A literary sitcom set in New England and New York, covering 15 years in a young woman’s life.
The year she turns 30, Lissy Jablonski, the narrator, is pregnant with a married man’s child; a long-ago sweetheart, Church Fiske, arrives at her New York City apartment; and her father, a gynecologist, dies. These three events trigger Lissy’s reexamination of her past, especially “the summer that never happened,” her 15th year when Lissy’s father ran off to Arizona with a redhead; Lissy’s mother informed her that her father was not her real father; and Lissy met Church Fiske. That was the summer of “girl talk”: the restless nights when Lissy’s mother filled her in on the truth of her own and Lissy’s past. Lissy’s account braids together exploration of that past with confrontations in the present as she attempts to answer a few important questions: How did she get where she is, and what does she do now? That teenaged year was highlighted by a road trip from New Hampshire, where she grew up, to Cape Cod, where she met the aristocratic but effete Fiske family, to Bayonne, New Jersey, where her mother hailed from and where Lissy’s biological grandfather Dino, a midlevel mafioso, still lives. Now, in her 30th year, Lissy faces single motherhood and the disappointment, if not humiliation, of Church’s falling for and marrying the roommate Lissy only recently dispossessed, a Korean stripper named Kitty Hawk.
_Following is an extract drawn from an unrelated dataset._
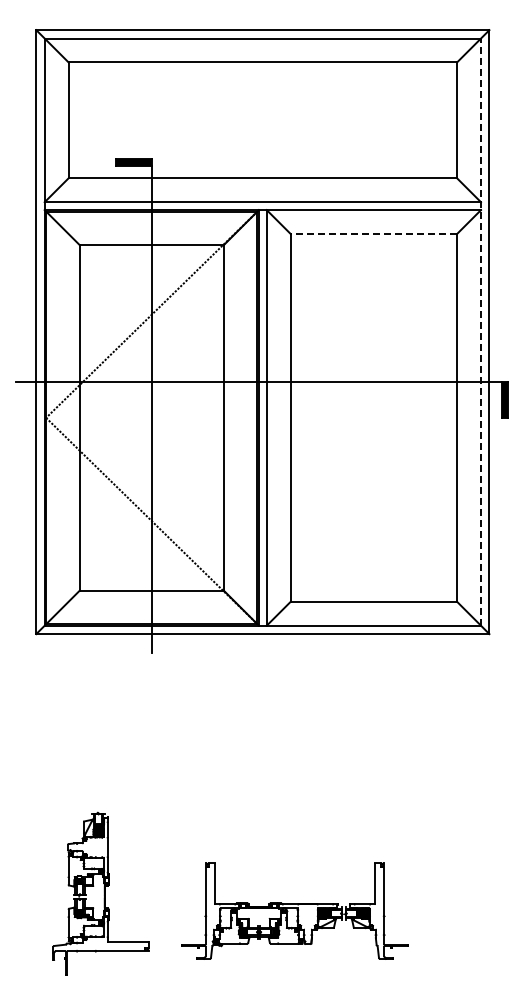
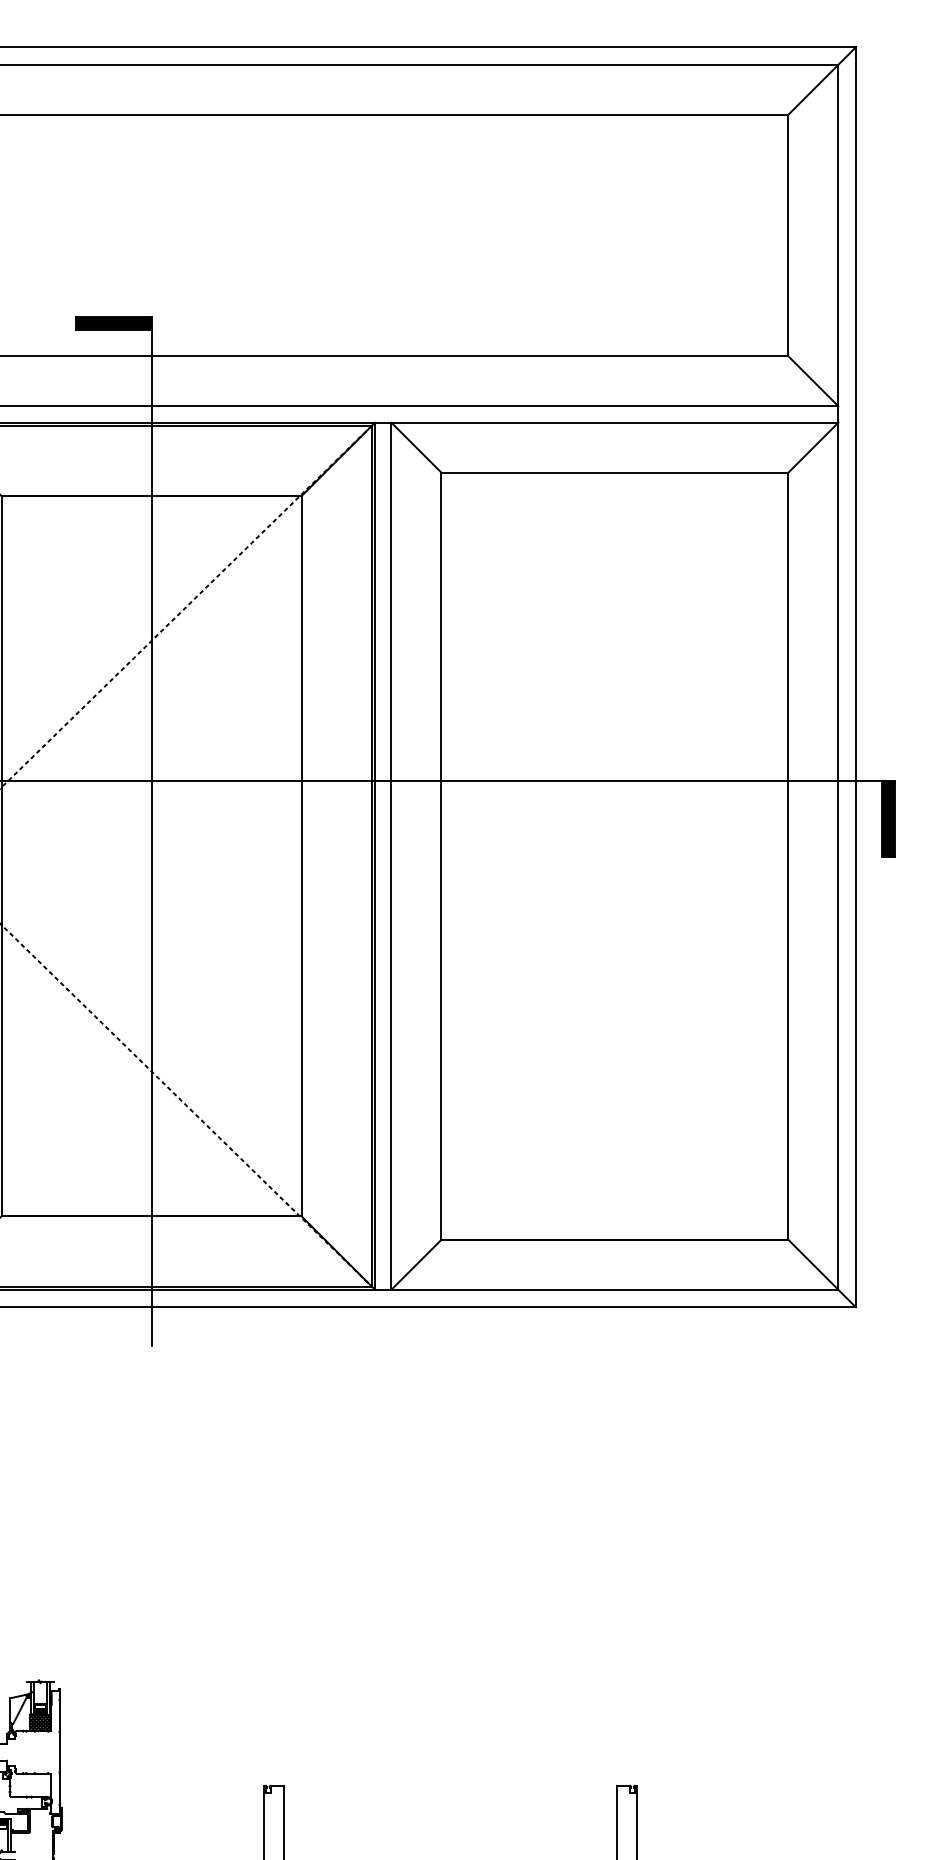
line: (373, 234) -> (614, 473), dashed -> solid
line: (480, 332) -> (837, 678), dashed -> solid

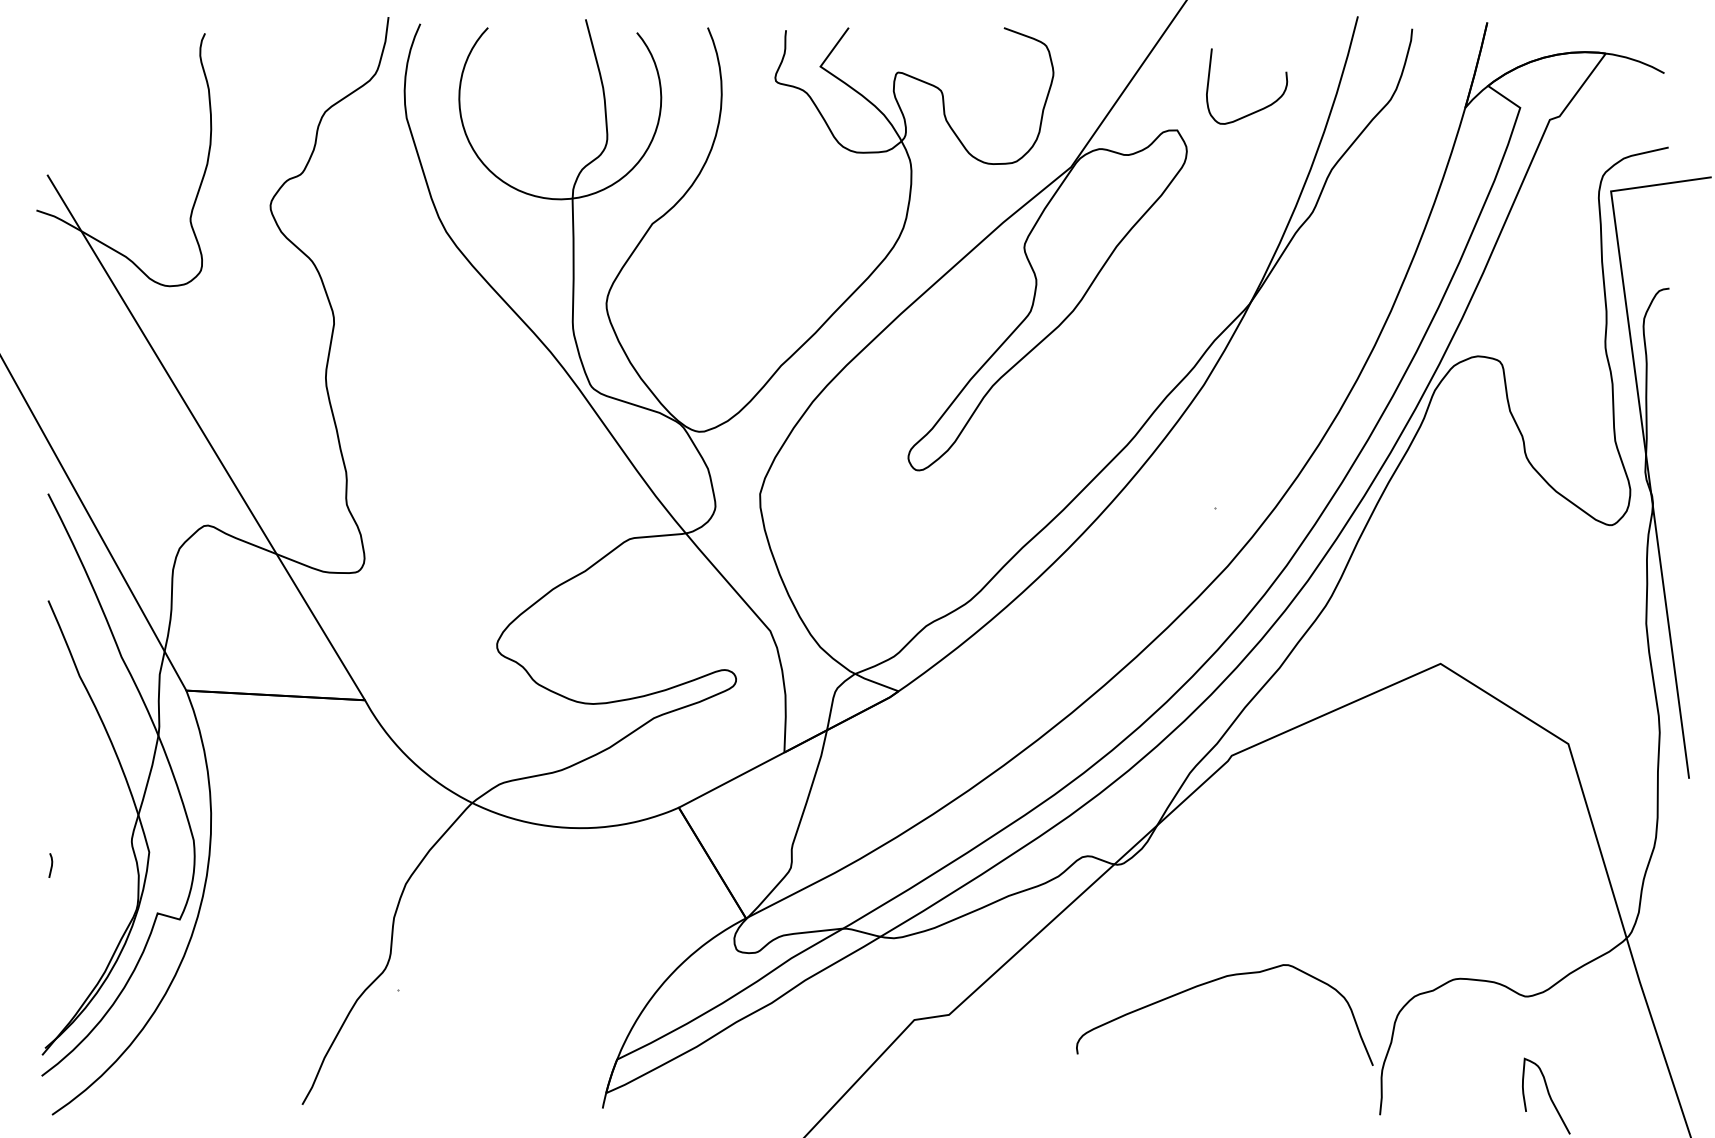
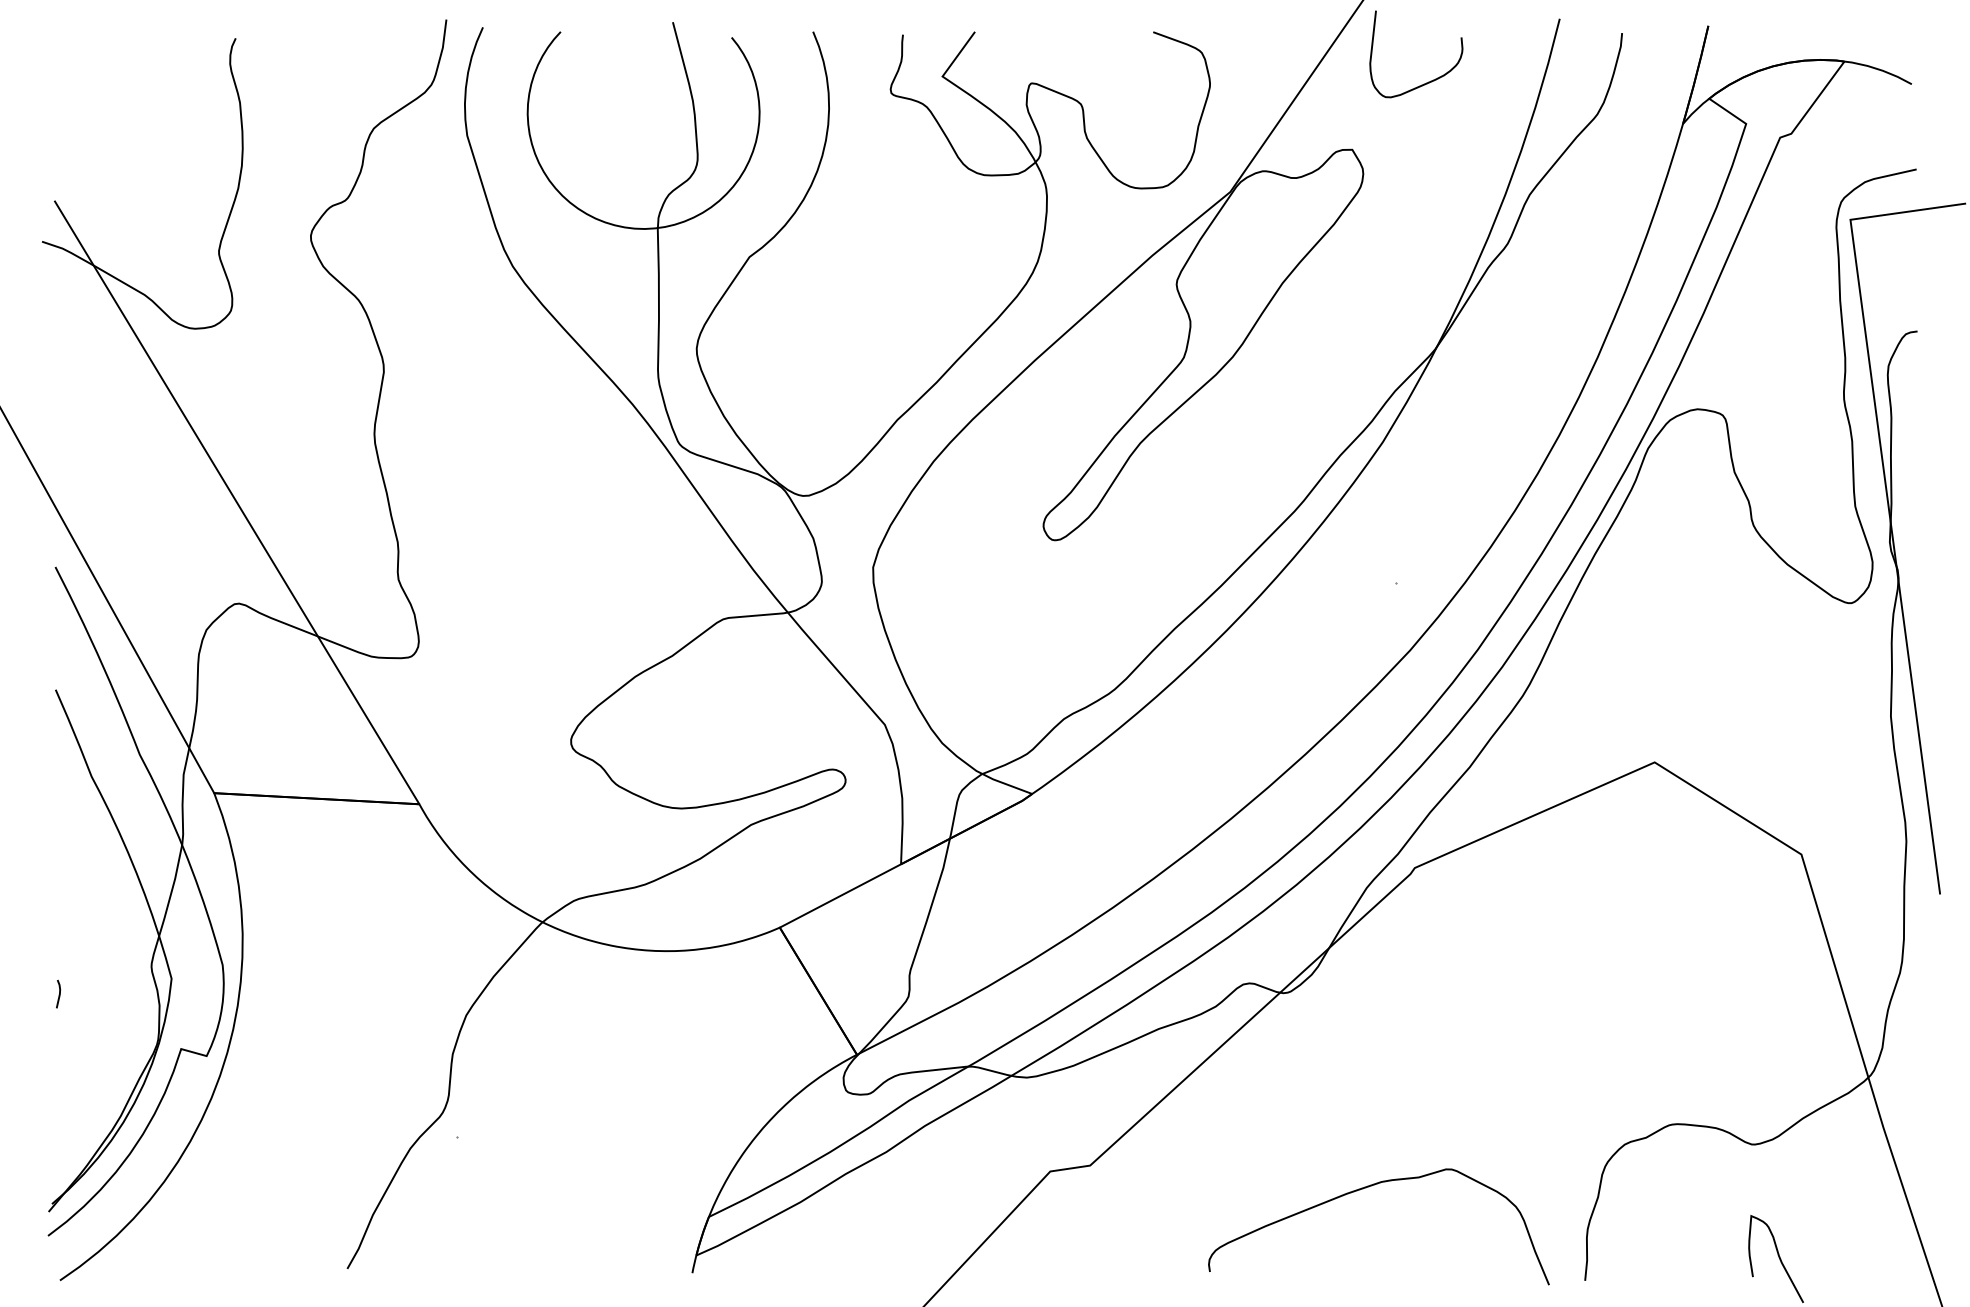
curve: (1259, 109) -> (1430, 80), moved
curve: (1214, 981) -> (1366, 1188), moved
The 15 years between past and present are animated by various experiences with men who represent elements of one father or the other, either the gynecologist or the supermale hunk.
The stuff of farce, but Baggott’s deft movement of her material is often lyrical and poignant rather that just kooky—and Lissy’s consciousness is clearly enough realized so that the end of her tale doesn’t fail to move.